• [Exercise details]: Translate this sentence from the passage on Dallas suburbs into Spanish: "The homes, all brand new, seemed to me to be the size of small hotels."

• [Selected text]:
((

Most of the black out-migration from the city has been to the southern tier of suburbs, to be sure, where cities like DeSoto and Lancaster have seen the black percentage of population increase by more like 30 percent. Both are now majority black communities.
Income growth for the entire population there has been in the range of 12 percent, but that measure is masked by a significant amount of apartment development. Apartment dwellers may pull the overall income numbers down, obscuring the fact that there are also large, new affluent majority-black single-family-home neighborhoods in those communities, as well.
So why is that happening? No, wait: Why are we even asking why it's happening? Why is it a mystery?
Last week I drove through a gorgeous development 18 miles southwest of downtown Dallas near Lake Joe Pool in Manchester. I entered the back way for some reason. The homes, all brand new, seemed to me to be the size of small hotels.
I was stunned when I came out at the other end by the main entrance to the development and saw the for-sale signs—prices in the 150s to 400s.
You know what you can buy for $150,000 in my inner-city neighborhood where most of the housing stock is 75 to 100 years old? Nothing. Not one thing. For $400,000 you can buy 2400 square feet, but then you need a new roof, heating and air conditioning and a cousin on the police force.
We love it there.
But families with kids who are just getting a foot through the door into the middle class do not love it. And they're especially worried about the schools.
I'm not sure how fair the school thing is when you look at the numbers. Duncanville, which is less apartment-prone than Lancaster, does have a public school system that outperforms Dallas schools in the education of black students.
In Dallas, 64 percent of all students pass the state-mandated achievement tests, but only 55 percent of black students pass, according to numbers published by the Texas Education Agency. In Duncanville, 69 percent of all students pass the state tests and 62 percent of black students pass. That's a significant difference.
But Dallas beats the heck out of Lancaster, where only 52 percent of all students pass and 50 percent of black students pass.

))

• [Material]:

((

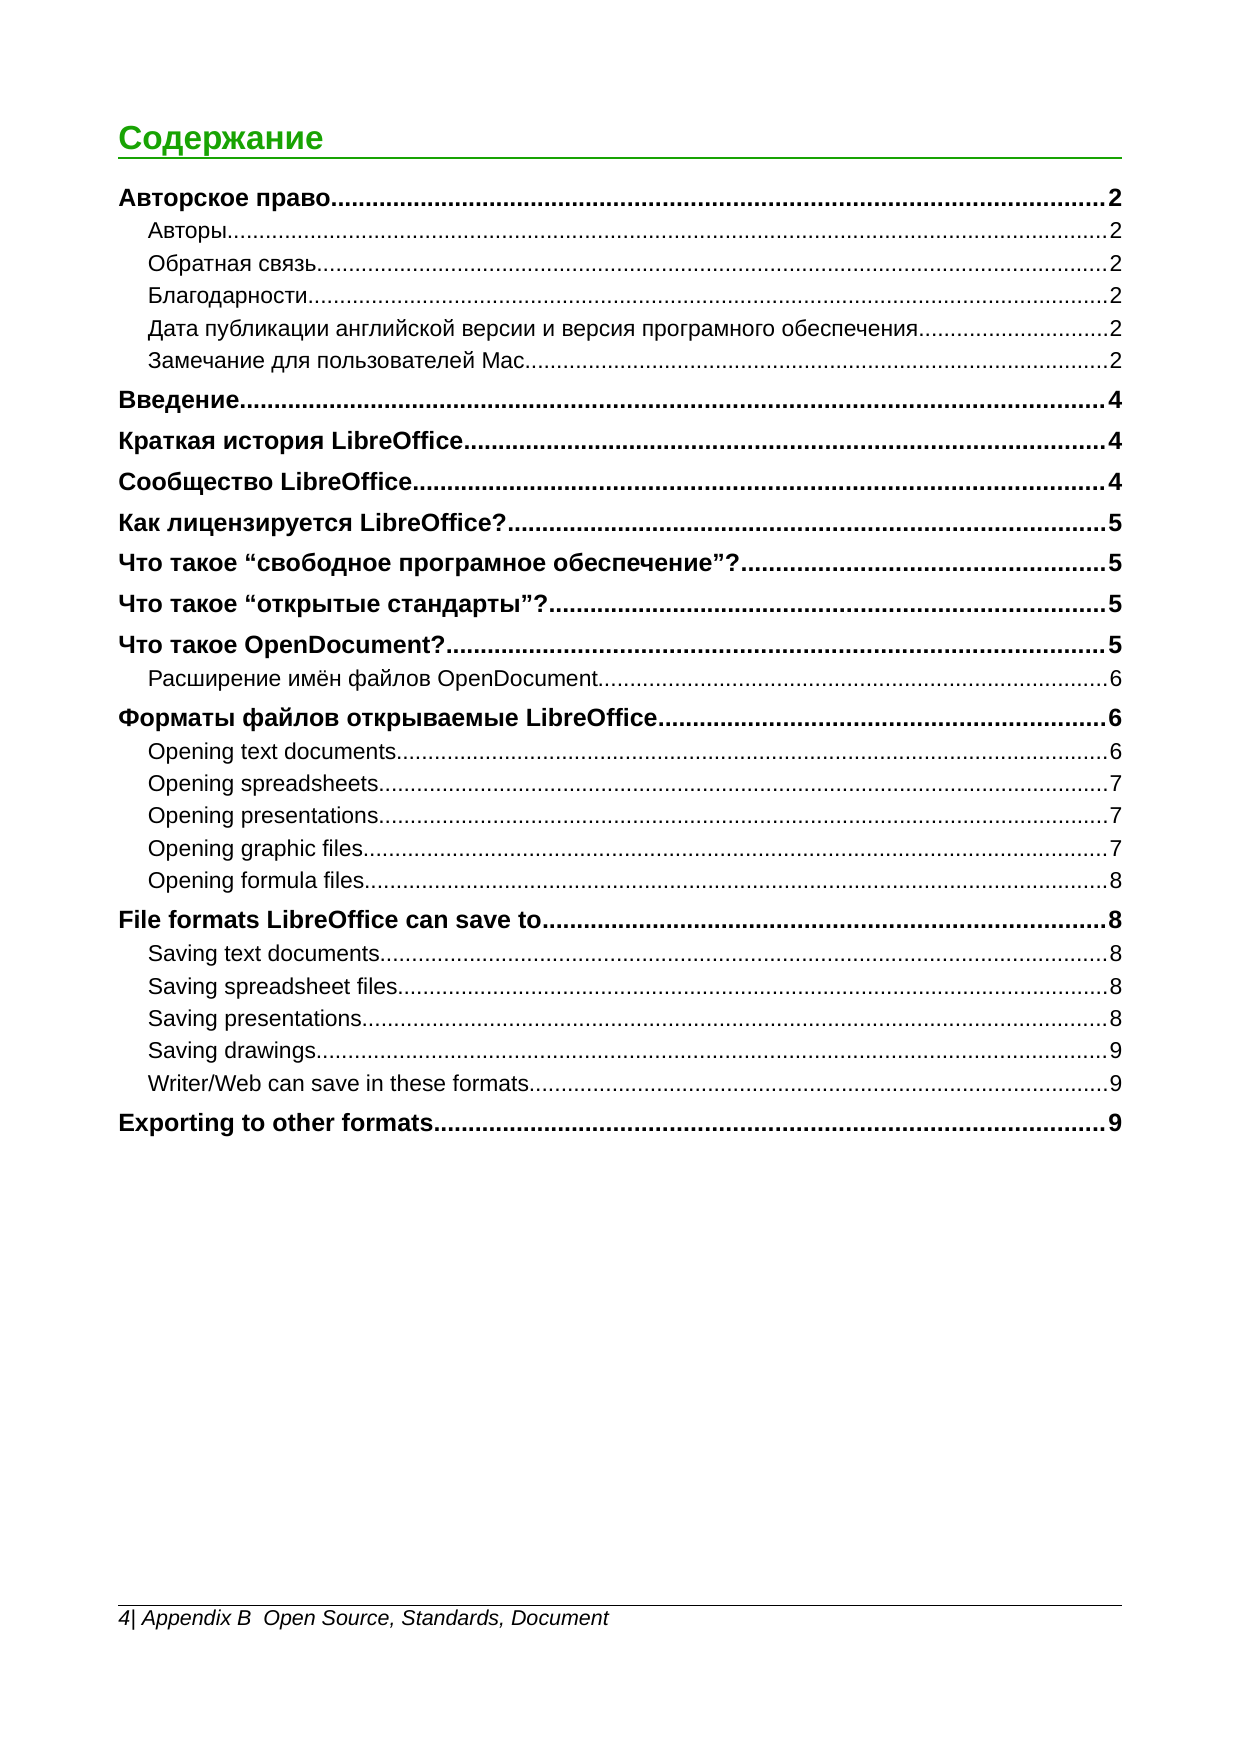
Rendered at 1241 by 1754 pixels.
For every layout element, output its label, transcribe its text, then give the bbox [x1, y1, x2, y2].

))

• [Answer to the problem]: Las casas, todas nuevas, me parecieron del tamaño de hoteles pequeños.